Et Émile le croit, bien sûr, à cet âge, on croit son père. Et l’autre le réveille en pleine nuit pour lui faire faire des exercices militaires, afin qu’il soit prêt pour le jour où il devra passer à l’action, il l’envoie déposer des lettres anonymes de menace et écrire des graffiti sur les murs, il explique que de Gaulle a trahi et qu’il faut arranger son assassinat, bat cruellement Émile lorsque ses résultats scolaires ne sont pas bons. Il le bat de la part de Ted, agent américain qui serait son parrain, et qu’Émile n’a jamais vu, et pour cause. Les résultats scolaires, bien sûr, sont en chute libre dans de telles conditions…

La mère, pendant ce temps, fait celle qui ne voit rien, ou ne voit réellement rien, explique et excuse le comportement du père par son caractère, descend inexorablement de l’aveuglement conscient à la complicité passive.

Quant à Émile, il est tellement « gorgé » de ces histoires d’espionnage et d’agent de l’OAS que lorsque dans sa classe arrive un nouvel élève, un Pied-noir venu d’Algérie, il l’embrigade dans l’organisation, et là, ça se complique dramatiquement…

Un saut dans le temps.
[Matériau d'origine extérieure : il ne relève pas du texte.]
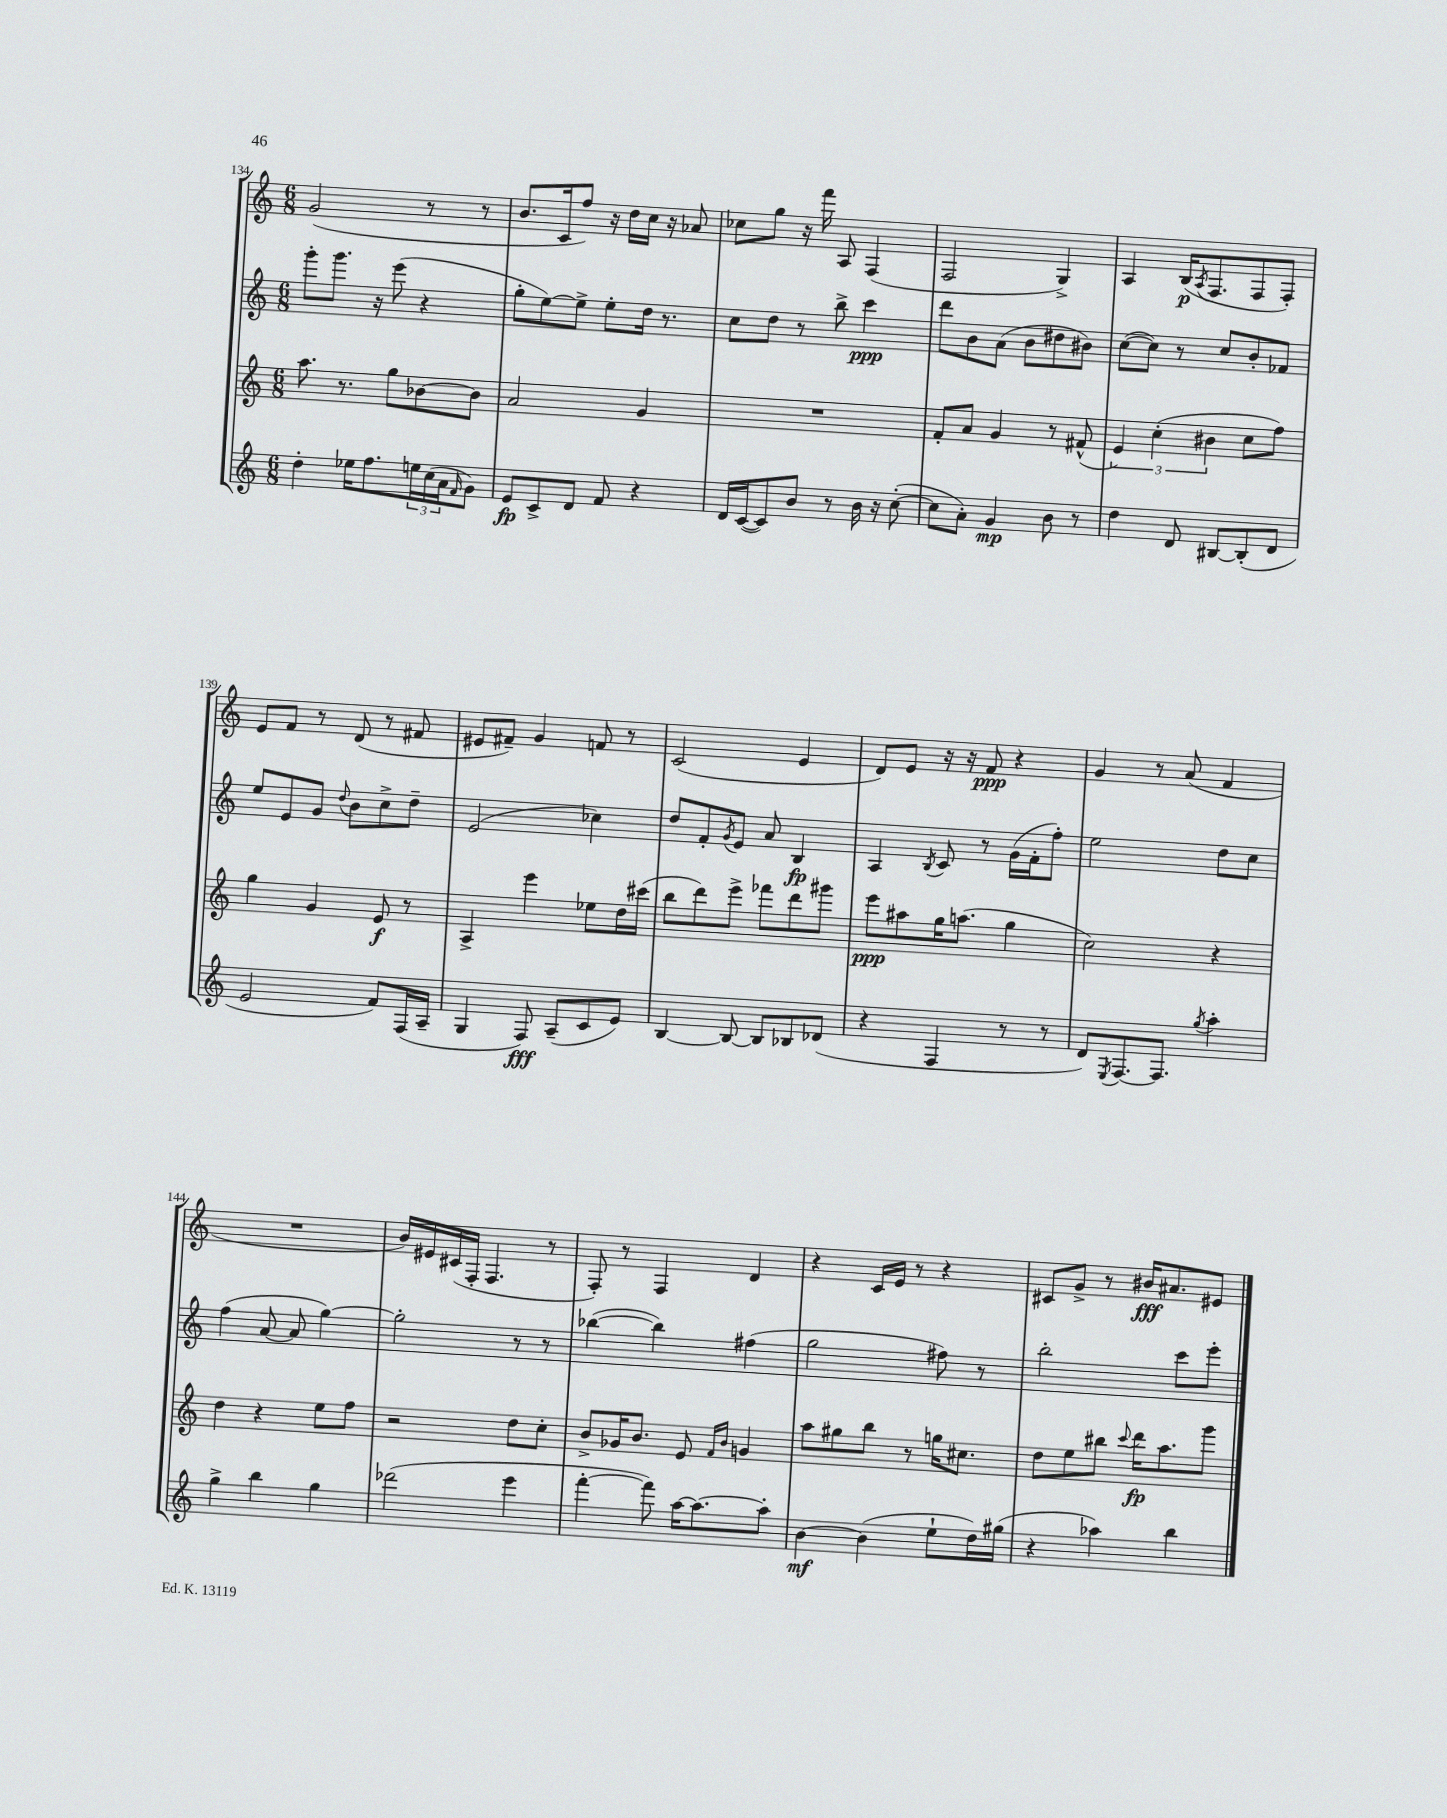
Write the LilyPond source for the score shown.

<<
\new StaffGroup <<
\new Staff = "s0" {
    \clef treble \key c \major \numericTimeSignature \time 6/8
    g'2( r8 r8 |
    b'8. c'16 f''8) r16 d''16 c''16 r16 aes'8 |
    ces''8 g''8 r16 f'''16 a8 f4( |
    f2 g4->) |
    a4 b16\p( \acciaccatura { a8 } f8. f8 f8-.) |
    e'8 f'8 r8 d'8( r8 fis'8 |
    eis'8 fis'8--) g'4 f'8 r8 |
    c'2( e'4 |
    d'8) e'8 r16 r16 f'8\ppp r4 |
    g'4 r8 a'8( f'4 |
    R2. |
    b'16) eis'16 cis'16( f16-. f4. r8 |
    f8-.) r8 f4 d'4 |
    r4 c'16 e'16 r8 r4 |
    cis'8 g'8-> r8 bis'16\fff ais'8. eis'8 \bar "|." |
}
\new Staff = "s1" {
    \clef treble \key c \major \numericTimeSignature \time 6/8
    g'''8-. g'''8. r16 e'''8( r4 |
    g''8-. e''8~) e''8-> e''8-. d''16 r8. |
    c''8 d''8 r8 b''8-> c'''4\ppp |
    d'''8 b'8 a'8( b'8 dis''8 bis'8) |
    c''8~( c''8) r8 c''8 b'8-. fes'8 |
    e''8 e'8 g'8 \appoggiatura { d''8 } b'8 c''8-> d''8-- |
    e'2( ces''4) |
    d''8 f'8-. \acciaccatura { g'8 } e'8 a'8 b4\fp |
    a4 \acciaccatura { b8 } c'8 r8 g'16( f'16-. f''8-.) |
    e''2 d''8 c''8 |
    f''4( a'8~ a'8 g''4~) |
    g''2-. r8 r8 |
    bes''4~( bes''4) fis''4( |
    g''2 fis''8) r8 |
    b''2-. c'''8 e'''8-. \bar "|." |
}
\new Staff = "s2" {
    \clef treble \key c \major \numericTimeSignature \time 6/8
    a''8. r8. g''8 bes'8~ bes'8 |
    a'2 g'4 |
    R2. |
    f'8-. a'8 g'4 r8 fis'8-^( |
    \tuplet 3/2 { e'4) c''4-.( bis'4 } c''8 f''8) |
    g''4 g'4 e'8\f r8 |
    a4-> e'''4 ees''8 d''16 cis'''16( |
    b''8 d'''8) e'''8-> fes'''8 d'''8 gis'''8 |
    e'''8\ppp ais''8 g''16 a''8.( g''4 |
    c''2) r4 |
    d''4 r4 e''8 f''8 |
    r2 d''8 c''8-. |
    b'8-> ges'16 b'8. e'8 \grace { f'16 b'16 } g'4 |
    a''8 gis''8 b''8 r8 g''16 cis''8. |
    d''8 e''8 bis''8 \appoggiatura { c'''8 } d'''16\fp a''8. g'''8 \bar "|." |
}
\new Staff = "s3" {
    \clef treble \key c \major \numericTimeSignature \time 6/8
    d''4-. ees''16 f''8. \tuplet 3/2 { e''16 c''16( a'16 } \grace { f'16 } g'8) |
    e'8\fp c'8-> d'8 f'8 r4 |
    d'16 c'16~( c'8) b'8 r8 b'16 r16 c''8~-.( |
    c''8 a'8-.) g'4\mp b'8 r8 |
    d''4 d'8 bis8~ bis8-.( d'8 |
    e'2 f'8) f16( a16-- |
    g4 f8\fff) a8--( c'8 e'8) |
    b4~ b8~ b8 bes8 des'8( |
    r4 f4 r8 r8 |
    d'8) \acciaccatura { e8 } f8.~ f8. \acciaccatura { g''8 } a''4-. |
    g''4-> b''4 g''4 |
    des'''2( e'''4 |
    f'''4~-. f'''8) a''16~ a''8.~ a''8-. |
    b'4~\mf b'4( e''8-! d''16) gis''16( |
    r4 aes''4) b''4 \bar "|." |
}
>>
>>
\layout { \context { \Score currentBarNumber = #134 } }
On retrouve Émile devenu adulte et père à son tour, ses parents âgés…

Avec ce livre plusieurs fois cité parmi les meilleurs de l’année 2015, Sorj Chalandon a frappé fort. Très fort. Le lecteur se trouve rapidement happé dans un récit où la tension se fait stress. On ne devine pas de suite que le père est mythomane, puis on se demande comment le gamin peut marcher dans de telles énormités. On comprend alors que c’est justement que c’est parce qu’il est très jeune et que, comme tous les enfants, il admire son papa.

On sent que le drame est inéluctable, l’auteur sait faire monter la tension très lentement. La fin est un plaidoyer contre le laisser-aller et la passivité. On s’installe dans la routine et l’isolement jusqu’à ne plus se rendre compte de rien. À noter que cette histoire est en partie autobiographique.